The Geometry of an Art: The History of the Mathematical Theory of Perspective from Alberti to Monge
- Author: Kirsti Andersen
- Language: English
- Series: Sources and Studies in the History of Mathematics and Physical Sciences
- Subject: History of the mathematics of graphical perspective
- Publisher: Springer-Verlag
- Publication date: 2007
- Pages: 812
- ISBN: 978-0-387-25961-1

= The Geometry of an Art =

The Geometry of an Art: The History of the Mathematical Theory of Perspective from Alberti to Monge is a book in the history of mathematics, on the mathematics of graphical perspective. It was written by Kirsti Andersen, and published in 2007 by Springer-Verlag in their book series Sources and Studies
in the History of Mathematics and Physical Sciences.

==Topics==
This book covers a wide span of mathematical history, from 1435 to 1800, and a wide field of "around 250 publications by more than 200 authors".
After three introductory chapters on the beginnings of perspective with the works of Leon Battista Alberti, Piero della Francesca, Leonardo da Vinci, and others from their time, the remainder of the book is organized geographically rather than chronologically, in order to set the works it discusses into their local context. Thus, Chapter 4 covers the spread of perspective among the artists and artisans of 15th-century Italy, including the works of Luca Pacioli and Daniele Barbaro, while Chapter 5 concerns developments in Northern Europe in the same timeframe by Albrecht Dürer, Wenzel Jamnitzer, and Paul Vredeman de Vries, among others.

In what reviewer Riccardo Bellé calls "the core of the book", chapters 6 through 12 cover the developments of the theory by Guidobaldo del Monte, Simon Stevin, Willem 's Gravesande, and Brook Taylor. Again, after an initial chapter on del Monte's discovery of the vanishing point and Stevin's mathematical explication of del Monte's work, these chapters are divided geographically. Chapter 7 concerns the Netherlands, including the Dutch painters of the 17th century, the book on perspective by Samuel Marolois, and the work of 's Gravesande. Chapter 8 returns to Italy, and the work of architects and stage designers there, including Andrea Pozzo among the Jesuits. Chapter 9 covers over 40 works from France and Belgium, including the anonymously-published work of Jean Du Breuil, who brought the Jesuit knowledge of architecture from Italy to France, and the work on anamorphosis by Jean François Niceron. This chapter also covers Girard Desargues, although it disagrees with the widely-held opinion that Desargues was the inventor of projective geometry. Chapter 10, the longest of the book, concerns Britain, including Taylor, and his followers. Chapters 11 and 12 both concern the German-speaking countries, with Chapter 12 focusing on Johann Heinrich Lambert, who "concluded the process of understanding the geometry behind perspective by creating perspectival geometry".

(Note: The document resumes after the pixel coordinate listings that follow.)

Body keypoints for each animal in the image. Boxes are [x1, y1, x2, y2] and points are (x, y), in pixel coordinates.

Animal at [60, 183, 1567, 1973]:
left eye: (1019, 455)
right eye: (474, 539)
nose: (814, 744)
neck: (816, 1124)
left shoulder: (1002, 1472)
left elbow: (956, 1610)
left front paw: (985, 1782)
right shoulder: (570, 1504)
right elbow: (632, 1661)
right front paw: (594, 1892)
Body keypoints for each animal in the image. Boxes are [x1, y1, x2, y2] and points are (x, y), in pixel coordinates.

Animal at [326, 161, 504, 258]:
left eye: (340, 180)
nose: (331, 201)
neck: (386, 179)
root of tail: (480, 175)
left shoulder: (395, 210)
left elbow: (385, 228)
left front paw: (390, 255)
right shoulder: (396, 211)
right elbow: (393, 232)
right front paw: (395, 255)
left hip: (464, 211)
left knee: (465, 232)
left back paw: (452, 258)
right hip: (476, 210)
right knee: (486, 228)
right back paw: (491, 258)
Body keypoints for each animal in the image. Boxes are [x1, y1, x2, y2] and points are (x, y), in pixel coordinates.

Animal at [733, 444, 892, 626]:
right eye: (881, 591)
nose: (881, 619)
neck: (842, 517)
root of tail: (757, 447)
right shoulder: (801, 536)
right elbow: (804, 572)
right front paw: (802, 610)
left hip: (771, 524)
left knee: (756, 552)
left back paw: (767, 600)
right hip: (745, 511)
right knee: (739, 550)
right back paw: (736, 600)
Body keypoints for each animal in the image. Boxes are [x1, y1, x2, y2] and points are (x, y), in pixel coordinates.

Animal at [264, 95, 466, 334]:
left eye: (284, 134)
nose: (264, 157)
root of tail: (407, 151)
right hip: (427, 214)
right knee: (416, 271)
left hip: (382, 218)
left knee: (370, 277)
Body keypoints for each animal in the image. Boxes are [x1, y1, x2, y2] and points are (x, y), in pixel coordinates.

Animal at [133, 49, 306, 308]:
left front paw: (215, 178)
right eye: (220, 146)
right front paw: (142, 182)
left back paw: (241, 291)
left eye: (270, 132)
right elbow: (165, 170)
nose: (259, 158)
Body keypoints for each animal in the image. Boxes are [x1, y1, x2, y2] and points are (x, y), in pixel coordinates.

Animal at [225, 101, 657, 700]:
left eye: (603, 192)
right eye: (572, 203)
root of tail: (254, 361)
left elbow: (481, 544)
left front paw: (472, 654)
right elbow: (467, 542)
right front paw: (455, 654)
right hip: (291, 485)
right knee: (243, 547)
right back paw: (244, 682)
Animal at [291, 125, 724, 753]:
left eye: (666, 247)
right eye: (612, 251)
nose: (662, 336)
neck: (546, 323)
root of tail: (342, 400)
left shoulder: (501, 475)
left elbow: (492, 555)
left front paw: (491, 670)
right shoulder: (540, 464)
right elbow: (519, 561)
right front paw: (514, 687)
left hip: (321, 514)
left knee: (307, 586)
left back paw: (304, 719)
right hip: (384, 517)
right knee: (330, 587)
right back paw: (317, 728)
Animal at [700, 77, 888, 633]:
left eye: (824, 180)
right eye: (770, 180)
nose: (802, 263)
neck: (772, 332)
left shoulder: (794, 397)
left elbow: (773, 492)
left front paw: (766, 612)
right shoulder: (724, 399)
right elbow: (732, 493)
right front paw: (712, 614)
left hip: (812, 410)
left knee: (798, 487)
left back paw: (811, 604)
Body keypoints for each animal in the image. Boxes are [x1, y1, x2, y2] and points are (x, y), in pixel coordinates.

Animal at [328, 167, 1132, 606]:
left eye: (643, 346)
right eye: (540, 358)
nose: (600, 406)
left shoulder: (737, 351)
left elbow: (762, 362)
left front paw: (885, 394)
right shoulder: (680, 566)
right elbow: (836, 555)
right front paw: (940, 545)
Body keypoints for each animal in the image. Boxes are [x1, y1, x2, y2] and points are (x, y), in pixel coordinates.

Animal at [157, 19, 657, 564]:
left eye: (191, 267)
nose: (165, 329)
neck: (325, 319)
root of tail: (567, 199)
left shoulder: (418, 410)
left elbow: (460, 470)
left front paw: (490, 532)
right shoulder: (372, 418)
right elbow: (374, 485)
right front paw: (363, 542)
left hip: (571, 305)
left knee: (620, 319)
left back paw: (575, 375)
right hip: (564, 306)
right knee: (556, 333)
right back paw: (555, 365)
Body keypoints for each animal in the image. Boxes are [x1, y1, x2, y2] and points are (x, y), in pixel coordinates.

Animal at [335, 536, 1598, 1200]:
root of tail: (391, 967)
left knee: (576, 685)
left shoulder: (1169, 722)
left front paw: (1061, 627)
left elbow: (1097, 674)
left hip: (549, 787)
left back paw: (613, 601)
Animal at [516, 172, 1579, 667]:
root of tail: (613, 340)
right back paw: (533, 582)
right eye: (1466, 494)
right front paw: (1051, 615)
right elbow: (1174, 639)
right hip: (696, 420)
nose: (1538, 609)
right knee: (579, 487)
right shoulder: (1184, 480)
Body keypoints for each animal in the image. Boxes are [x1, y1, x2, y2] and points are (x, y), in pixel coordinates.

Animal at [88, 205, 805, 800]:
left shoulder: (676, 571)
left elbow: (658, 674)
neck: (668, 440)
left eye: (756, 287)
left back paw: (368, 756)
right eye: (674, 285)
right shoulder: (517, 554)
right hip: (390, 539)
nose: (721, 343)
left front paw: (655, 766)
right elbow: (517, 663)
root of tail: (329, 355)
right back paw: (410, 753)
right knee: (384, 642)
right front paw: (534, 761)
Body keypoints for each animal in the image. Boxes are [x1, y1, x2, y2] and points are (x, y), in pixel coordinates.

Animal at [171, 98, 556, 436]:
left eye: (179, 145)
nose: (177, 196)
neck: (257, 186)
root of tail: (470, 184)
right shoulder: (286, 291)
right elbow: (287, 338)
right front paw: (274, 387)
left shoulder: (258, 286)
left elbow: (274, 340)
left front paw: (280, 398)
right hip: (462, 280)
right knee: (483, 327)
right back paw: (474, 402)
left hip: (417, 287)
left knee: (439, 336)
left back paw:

A penultimate chapter concerns Gaspard Monge, the development of descriptive geometry, and its relation to the earlier perspective geometry and projective geometry. After a final summary chapter, the book includes four appendices and two bibliographies. The book is illustrated with over 600 black and white images, some from the works described and others new-created visualizations of their mathematical concepts, with older diagrams consistently relabeled to make their common features more apparent.

From this history, reviewer Jeremy Gray draws several interesting conclusions: that, after their initial joint formulation, the mathematical and artistic aspects of the subject remained more or less separate, with later developments in mathematics having little influence on artistic practice, that (despite frequent accounts of their being directly connected) the earlier work on perspective geometry had little influence on the creation of projective geometry, and that despite covering so many contributors to this history, Andersen could find no women among them.

==Audience and reception==
Reviewer Christa Binder describes this book as Kirsti Andersen's life work and the "definitive reference work on perspective, a classic in its field". Riccardo Bellé recommends the book to "a wide range of scholars, especially historians of mathematics, historians of art, historians of architecture", but also to practitioners of architecture, engineering, or perspective art, and to art teachers. Philip J. Davis recommends it to anyone who wishes to understand the roots of contemporary computer graphics. Gray calls it "a remarkable piece of historical research" that "will surely become the definitive text on the subject".

However, although finding the book clearly written and comprehensive as a history of perspective, reviewer Greg St. George warns against trying to use this book as an introduction to the mathematics of perspective, for which a more focused text would be more appropriate. Similarly, Judith V. Field finds that the book's attempts to make the mathematics more clear, by unifying its notation and terminology and basing its explanations on modern mathematical treatments, tend to muddle its treatment of the history and historical sources of the subject. Field also takes fault with the book's superficial and dismissive treatment of Desargues, with its uncritical reliance on modern sources that Field considers dubious such as the work of Morris Kline, with its "coy refusal" to draw conclusions from the story it tells, and with its publisher's poor copyediting.